Глава 4. В которой Пьетро находит себе новый дом
Живущий под кровом Всевышнего под сенью Всемогущего покоится.
Псалом 90:1
1228, апрель, Абруццо, Италия
Пьетро открыл глаза и увидел, что наступало прекрасное раннее утро. Солнце только что оторвалось от краешка земли и заливало её восторженным светом, будто небо и земля встретились в первый раз и с первого взгляда полюбили друг друга. Воздух был так сладок и чист, так ароматен от травы и росы, что у Пьетро закружилась голова, а на глаза навернулись слёзы. Наступило первое утро его свободы! Первое утро его настоящего хождения с Богом, Которого Пьетро благодарил — без слов — за это пробуждение. Мир вокруг был таким Божиим, таким удивительным, что Пьетро хотелось вскочить — и бегать, прыгать, кричать от счастья!

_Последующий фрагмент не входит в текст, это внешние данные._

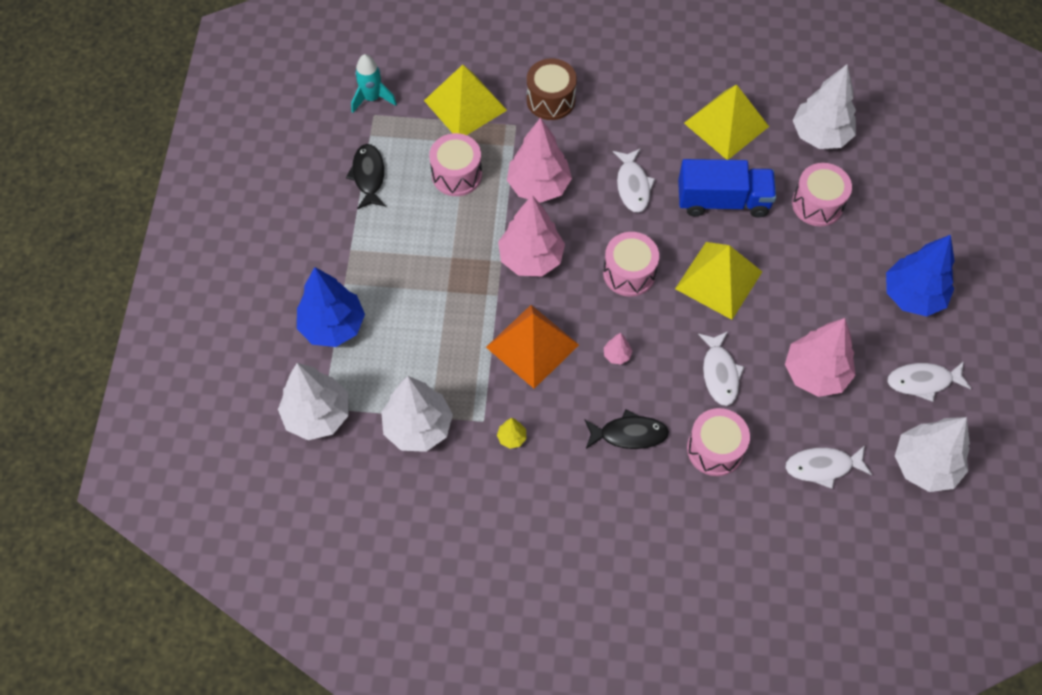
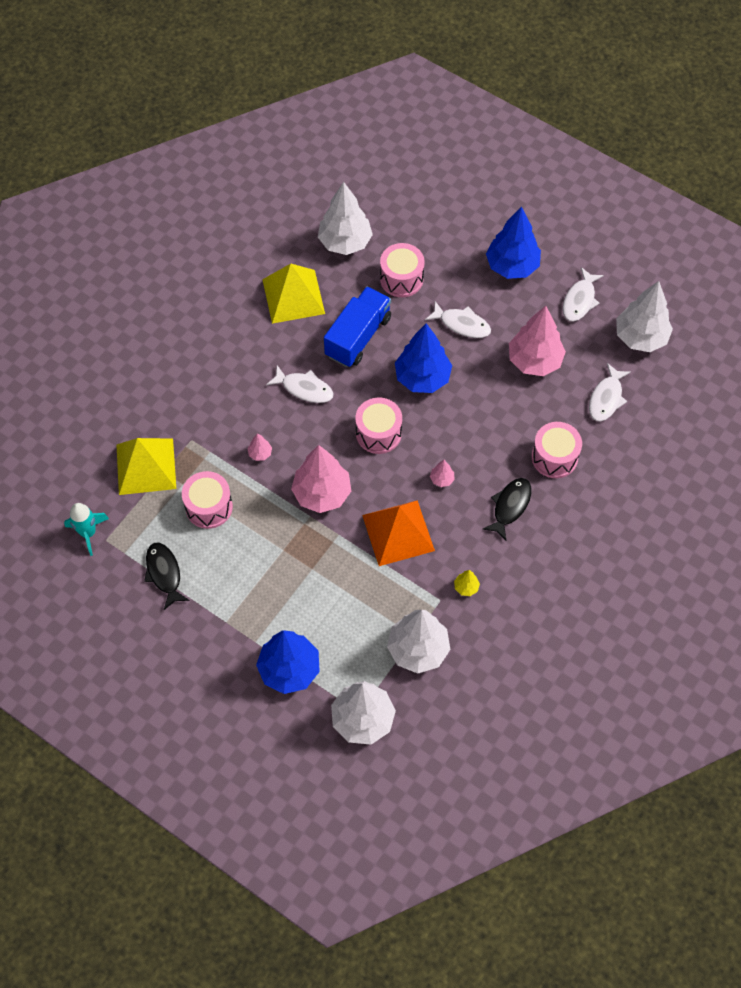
camera: 60 degrees left, 0 degrees up
(368, 176) = (164, 573): black fish -> black fish turned 45 degrees clockwise
(539, 186) = (260, 453): pink tree -> pink tree, size x0.42
(550, 100) = (185, 402): brown drum -> none
(718, 280) = (422, 378): yellow pyramid -> blue tree
(720, 373) = (498, 420): white fish -> white fish (462, 324)

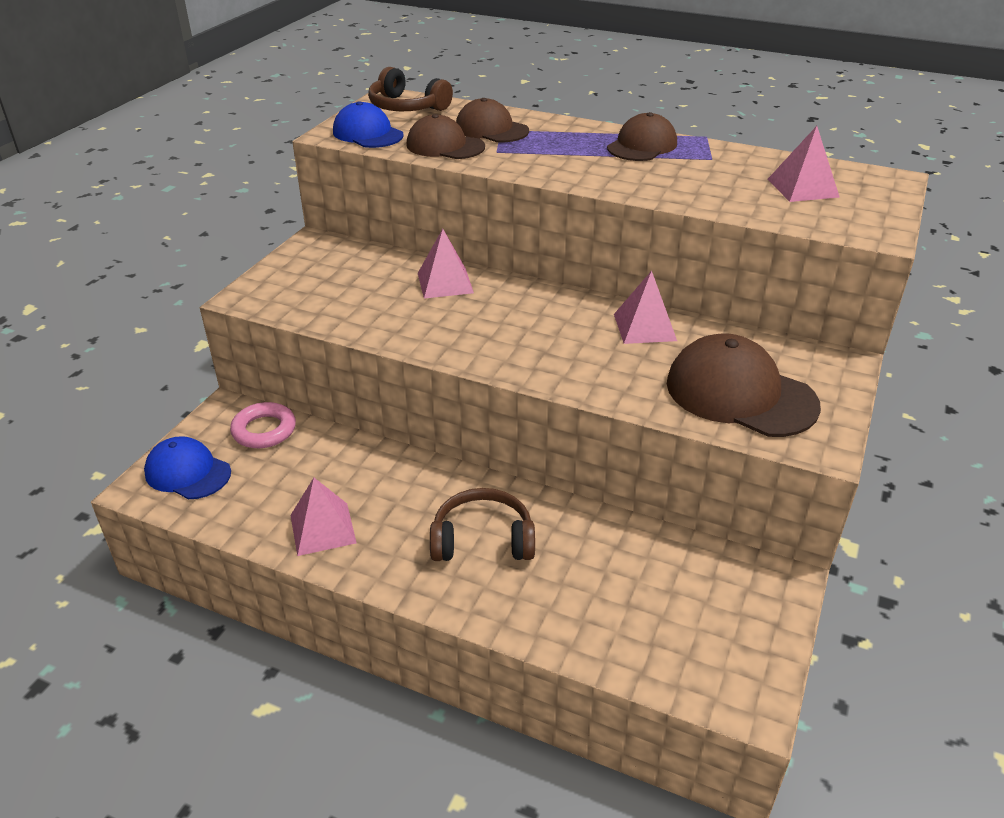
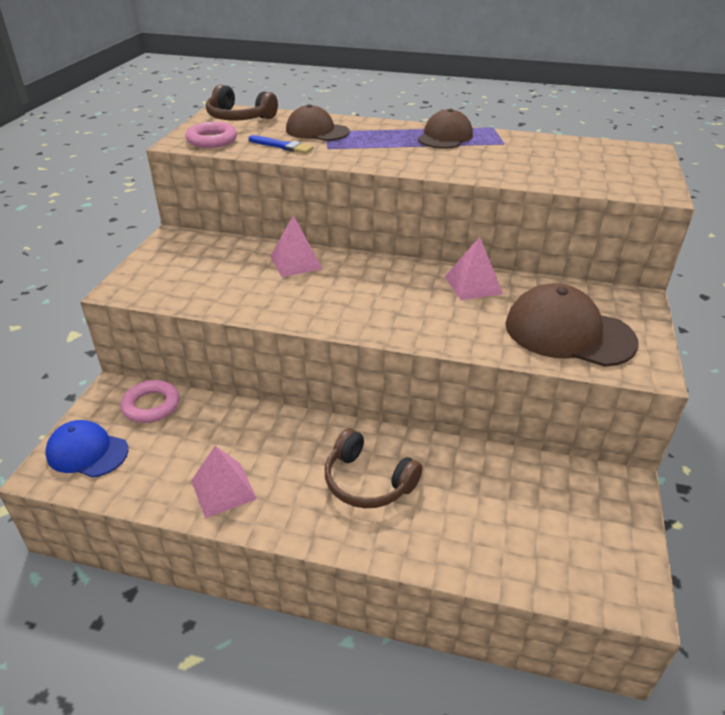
camera: 10 degrees left, 0 degrees up
(368, 133) = (212, 140): blue cap -> pink ring
(445, 146) = (282, 146): brown cap -> blue brush
(482, 540) = (368, 481): brown headphones -> brown headphones turned 135 degrees counterclockwise
(802, 188) = (584, 161): pink pyramid -> none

Он, наверное, так бы и сделал, если бы не его пораненные ступни и ободранные колени — прошлым вечером, когда уже темнело, а Пьетро всё шёл и шёл, опьянённый свободой, он оступился и проехался на своих голых ступнях по острым камням. Он уже не мог идти и вынужден был остаться на ночлег неподалёку от места своего падения.
С пробуждением Пьетро пробуждалась и его боль. Он сел и наклонился, чтобы осмотреть свои стопы. Из-за налипшей пыли и спёкшейся крови ран видно не было. Пьетро попытался встать, но острая боль, словно молния, пробила его с ног до головы, и он с криком упал на землю. Отдышавшись и оглядевшись, он увидел неподалёку старый дуб. К нему-то, стоная и молясь, Пьетро и пополз на коленях.
Добравшись до дуба, Пьетро стал отрывать от него кусочки коры, а затем растирать их друг о друга, превращая кору в порошок, — так учила его в детстве мама. Потом он омыл ступни горячей струёй мочи и сразу же приложил к ним растёртую кору и повязал тряпицей, оторванной от его дорожного платья. Проводить все эти манипуляции было больно, так что Пьетро плакал. Потом он встал на колени и поблагодарил Бога за Его неизмеримую мудрость и любовь, и попросил, чтобы Господь объяснил неразумному Пьетро, для какой благой цели даны ему такие страдания. Пьетро также попросил у Бога силы исполнить заповедь, завещанную апостолом, — заповедь о радости, когда впадаешь в различные искушения.